Appears in 1 contract
Sources: Separation and Distribution Agreement (Allegion PLC)
Actions in Connection with the Distribution. (a) Prior to the Distribution Date, Versum shall file such amendments and supplements to the Versum Registration Statement as Air Products may request, and such amendments as may be necessary in order to cause the same to become and remain effective as required by Law, including filing such amendments and supplements to the Versum Registration Statement as may be required by the Commission or federal, state or foreign securities Laws. Air Products shall, or at Air Products’ election, Versum shall, mail (or deliver by electronic means where not prohibited by Law) to the holders of Air Products Common Stock, at such time on or prior to the Distribution Date as Air Products shall determine, the Information Statement included in the Versum Registration Statement (or a Notice of Internet Availability, if applicable), as well as any other information concerning Versum, its business, operations and management, the transaction contemplated herein and such other matters as Air Products shall determine are necessary and as may be required by applicable Law. Promptly after receiving a request from Air Products, Versum shall prepare and, in accordance with applicable Law, file with the Commission any such documentation that Air Products determines is necessary or desirable to effectuate the Distribution, and Air Products and Versum shall each use commercially reasonable efforts to obtain all necessary approvals from the Commission with respect thereto as soon as practicable.

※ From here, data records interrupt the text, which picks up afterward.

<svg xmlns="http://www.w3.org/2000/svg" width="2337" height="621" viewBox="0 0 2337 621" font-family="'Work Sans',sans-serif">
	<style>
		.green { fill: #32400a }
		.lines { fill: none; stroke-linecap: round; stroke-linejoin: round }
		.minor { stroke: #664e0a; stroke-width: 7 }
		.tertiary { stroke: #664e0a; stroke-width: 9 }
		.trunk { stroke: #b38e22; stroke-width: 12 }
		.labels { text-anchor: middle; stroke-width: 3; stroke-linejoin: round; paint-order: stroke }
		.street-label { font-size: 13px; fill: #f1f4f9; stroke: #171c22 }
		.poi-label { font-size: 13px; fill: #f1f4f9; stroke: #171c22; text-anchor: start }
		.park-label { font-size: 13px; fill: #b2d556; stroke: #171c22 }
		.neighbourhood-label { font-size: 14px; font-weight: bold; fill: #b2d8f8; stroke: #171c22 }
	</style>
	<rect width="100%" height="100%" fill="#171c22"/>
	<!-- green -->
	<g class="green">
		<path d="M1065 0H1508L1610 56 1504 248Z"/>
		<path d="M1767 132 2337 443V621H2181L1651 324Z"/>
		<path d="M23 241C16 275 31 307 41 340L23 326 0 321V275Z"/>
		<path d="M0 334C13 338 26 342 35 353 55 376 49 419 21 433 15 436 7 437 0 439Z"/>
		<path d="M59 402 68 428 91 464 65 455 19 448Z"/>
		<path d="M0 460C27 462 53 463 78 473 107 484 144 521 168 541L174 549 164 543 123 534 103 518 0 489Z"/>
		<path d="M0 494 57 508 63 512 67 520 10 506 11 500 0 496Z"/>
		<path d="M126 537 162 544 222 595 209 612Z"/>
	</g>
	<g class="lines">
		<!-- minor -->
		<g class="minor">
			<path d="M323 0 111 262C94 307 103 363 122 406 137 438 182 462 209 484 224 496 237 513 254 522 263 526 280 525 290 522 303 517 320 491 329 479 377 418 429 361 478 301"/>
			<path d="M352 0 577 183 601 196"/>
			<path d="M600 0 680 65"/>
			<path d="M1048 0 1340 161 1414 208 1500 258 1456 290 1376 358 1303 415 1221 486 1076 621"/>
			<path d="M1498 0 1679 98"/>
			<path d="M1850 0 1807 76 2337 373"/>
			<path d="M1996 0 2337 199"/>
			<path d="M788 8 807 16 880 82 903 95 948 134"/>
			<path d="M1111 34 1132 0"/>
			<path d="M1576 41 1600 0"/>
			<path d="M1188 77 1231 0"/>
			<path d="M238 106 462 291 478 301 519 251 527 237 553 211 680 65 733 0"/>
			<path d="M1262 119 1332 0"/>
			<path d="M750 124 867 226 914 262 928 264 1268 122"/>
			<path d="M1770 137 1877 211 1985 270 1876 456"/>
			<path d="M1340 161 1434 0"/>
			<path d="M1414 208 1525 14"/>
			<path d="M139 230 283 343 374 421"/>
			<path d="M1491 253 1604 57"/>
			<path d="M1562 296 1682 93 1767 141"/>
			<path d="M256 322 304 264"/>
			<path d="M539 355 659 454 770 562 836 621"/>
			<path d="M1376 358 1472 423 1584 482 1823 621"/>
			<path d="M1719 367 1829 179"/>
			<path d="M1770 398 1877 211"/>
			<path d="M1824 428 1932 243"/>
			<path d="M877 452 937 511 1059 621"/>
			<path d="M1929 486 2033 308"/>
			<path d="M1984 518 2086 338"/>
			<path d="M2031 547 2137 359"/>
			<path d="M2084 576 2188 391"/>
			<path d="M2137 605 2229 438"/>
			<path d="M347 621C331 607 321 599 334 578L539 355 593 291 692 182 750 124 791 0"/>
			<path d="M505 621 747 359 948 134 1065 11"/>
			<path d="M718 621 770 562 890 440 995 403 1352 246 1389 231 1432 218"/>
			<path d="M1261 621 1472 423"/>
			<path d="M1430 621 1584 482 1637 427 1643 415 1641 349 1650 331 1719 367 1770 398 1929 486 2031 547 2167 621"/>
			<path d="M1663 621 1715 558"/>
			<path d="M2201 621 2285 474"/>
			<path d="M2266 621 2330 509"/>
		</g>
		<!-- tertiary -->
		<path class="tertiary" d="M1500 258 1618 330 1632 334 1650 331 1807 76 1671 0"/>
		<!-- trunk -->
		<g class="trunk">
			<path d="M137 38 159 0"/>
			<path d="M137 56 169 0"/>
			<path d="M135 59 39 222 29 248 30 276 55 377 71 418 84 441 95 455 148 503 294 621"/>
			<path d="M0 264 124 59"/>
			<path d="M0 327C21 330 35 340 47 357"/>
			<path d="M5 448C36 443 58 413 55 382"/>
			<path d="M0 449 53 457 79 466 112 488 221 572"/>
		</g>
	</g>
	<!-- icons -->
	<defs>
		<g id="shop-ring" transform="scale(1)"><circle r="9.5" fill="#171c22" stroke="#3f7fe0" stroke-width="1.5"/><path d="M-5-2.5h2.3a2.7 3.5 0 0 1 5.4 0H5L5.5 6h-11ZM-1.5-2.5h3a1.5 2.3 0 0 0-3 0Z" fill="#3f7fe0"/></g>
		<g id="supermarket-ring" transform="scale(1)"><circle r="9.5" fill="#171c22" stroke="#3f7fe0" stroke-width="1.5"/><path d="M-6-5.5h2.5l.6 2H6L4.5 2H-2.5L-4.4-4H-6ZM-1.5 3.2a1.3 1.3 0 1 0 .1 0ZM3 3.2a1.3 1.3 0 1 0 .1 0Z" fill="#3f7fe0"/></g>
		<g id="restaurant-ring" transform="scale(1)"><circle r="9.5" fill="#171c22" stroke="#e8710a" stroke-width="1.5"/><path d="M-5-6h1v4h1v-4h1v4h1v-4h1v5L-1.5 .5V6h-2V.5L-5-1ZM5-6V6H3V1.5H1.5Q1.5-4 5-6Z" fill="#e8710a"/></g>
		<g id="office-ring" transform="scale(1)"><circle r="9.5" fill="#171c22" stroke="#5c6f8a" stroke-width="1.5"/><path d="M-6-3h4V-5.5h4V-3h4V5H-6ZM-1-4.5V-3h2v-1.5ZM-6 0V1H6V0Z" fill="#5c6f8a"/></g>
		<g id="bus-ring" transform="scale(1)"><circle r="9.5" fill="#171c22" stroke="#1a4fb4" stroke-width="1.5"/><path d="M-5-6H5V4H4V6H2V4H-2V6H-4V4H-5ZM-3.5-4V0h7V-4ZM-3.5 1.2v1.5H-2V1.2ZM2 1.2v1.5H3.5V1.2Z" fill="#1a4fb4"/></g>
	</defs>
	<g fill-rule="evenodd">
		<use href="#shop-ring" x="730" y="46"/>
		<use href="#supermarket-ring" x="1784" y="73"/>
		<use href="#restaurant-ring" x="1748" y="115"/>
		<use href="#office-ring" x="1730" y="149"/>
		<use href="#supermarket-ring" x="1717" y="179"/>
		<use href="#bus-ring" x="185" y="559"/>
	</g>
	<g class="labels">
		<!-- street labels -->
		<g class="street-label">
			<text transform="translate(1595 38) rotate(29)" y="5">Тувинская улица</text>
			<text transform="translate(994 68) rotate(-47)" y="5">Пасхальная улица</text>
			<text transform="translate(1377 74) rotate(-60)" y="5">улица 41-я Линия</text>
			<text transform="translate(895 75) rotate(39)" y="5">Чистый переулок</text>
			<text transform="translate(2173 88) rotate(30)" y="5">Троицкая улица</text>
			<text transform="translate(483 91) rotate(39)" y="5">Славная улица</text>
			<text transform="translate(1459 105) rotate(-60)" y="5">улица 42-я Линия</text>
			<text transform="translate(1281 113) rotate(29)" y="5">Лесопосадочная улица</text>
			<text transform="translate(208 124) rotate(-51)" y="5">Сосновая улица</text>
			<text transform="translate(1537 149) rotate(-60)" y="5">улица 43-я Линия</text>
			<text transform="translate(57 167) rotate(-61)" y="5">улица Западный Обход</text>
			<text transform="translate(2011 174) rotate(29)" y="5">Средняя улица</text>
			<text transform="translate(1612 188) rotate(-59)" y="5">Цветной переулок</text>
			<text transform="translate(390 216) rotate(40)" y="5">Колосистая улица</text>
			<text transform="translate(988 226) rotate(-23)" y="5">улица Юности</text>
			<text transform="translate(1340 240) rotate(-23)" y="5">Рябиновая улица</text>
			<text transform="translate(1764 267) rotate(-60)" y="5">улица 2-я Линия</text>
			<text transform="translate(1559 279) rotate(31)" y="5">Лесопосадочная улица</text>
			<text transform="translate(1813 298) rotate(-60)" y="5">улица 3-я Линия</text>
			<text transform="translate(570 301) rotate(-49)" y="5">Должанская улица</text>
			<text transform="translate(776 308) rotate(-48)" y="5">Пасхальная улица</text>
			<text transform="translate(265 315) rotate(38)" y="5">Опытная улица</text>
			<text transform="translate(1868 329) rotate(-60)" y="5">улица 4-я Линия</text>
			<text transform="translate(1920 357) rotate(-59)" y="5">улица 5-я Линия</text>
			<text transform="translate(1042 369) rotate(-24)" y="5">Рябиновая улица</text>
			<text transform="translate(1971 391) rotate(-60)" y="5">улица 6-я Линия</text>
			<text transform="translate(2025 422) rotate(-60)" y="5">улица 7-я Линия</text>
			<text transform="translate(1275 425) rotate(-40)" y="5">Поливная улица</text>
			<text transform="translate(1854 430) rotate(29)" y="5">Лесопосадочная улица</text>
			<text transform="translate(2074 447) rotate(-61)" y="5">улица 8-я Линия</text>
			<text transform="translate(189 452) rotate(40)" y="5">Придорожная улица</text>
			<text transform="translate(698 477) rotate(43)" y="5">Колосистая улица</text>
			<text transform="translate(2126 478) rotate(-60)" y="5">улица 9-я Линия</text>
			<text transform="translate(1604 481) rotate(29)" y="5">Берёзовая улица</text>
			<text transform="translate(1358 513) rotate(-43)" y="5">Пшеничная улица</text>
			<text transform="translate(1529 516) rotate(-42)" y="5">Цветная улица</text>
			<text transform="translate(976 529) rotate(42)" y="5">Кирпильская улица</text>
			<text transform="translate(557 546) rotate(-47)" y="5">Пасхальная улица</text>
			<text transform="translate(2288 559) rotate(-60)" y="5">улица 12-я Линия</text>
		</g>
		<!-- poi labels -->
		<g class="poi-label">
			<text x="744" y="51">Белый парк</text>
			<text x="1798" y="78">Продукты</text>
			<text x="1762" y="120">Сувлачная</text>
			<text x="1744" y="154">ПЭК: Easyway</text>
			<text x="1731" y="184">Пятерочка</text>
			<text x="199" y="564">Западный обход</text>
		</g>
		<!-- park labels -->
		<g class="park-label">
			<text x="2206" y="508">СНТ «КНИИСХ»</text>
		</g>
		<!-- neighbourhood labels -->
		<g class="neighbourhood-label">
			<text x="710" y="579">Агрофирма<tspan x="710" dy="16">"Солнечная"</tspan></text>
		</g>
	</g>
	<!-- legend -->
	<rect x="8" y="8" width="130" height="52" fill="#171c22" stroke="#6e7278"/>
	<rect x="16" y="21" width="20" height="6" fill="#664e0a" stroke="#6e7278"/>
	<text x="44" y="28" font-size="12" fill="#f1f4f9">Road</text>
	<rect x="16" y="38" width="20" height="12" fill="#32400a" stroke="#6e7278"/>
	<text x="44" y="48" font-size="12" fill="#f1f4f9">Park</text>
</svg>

(b) Versum shall use commercially reasonable efforts in preparing, filing with the Commission and causing to become effective, as soon as reasonably practicable (but in any case prior to the Separation Time), an effective registration statement or amendments thereof which are required in connection with the establishment of, or amendments to, any employee benefit plans of Versum.
(c) To the extent not already approved and effective, Versum shall use commercially reasonable efforts to have approved and made effective, the application for the original listing on the NYSE of the Versum Common Stock to be distributed in the Distribution, subject to official notice of distribution.
(d) To the extent not already completed, Versum shall use commercially reasonable efforts to take all necessary actions to effect the issuance of the Versum Securities, and take all other actions to effectuate the transactions contemplated by the Versum Financing Arrangements, pursuant to the terms and conditions of the agreements governing the foregoing.
(e) Nothing in this Section 4.3 shall be deemed to shift or otherwise impose Liability for any portion of the Versum Registration Statement to Air Products.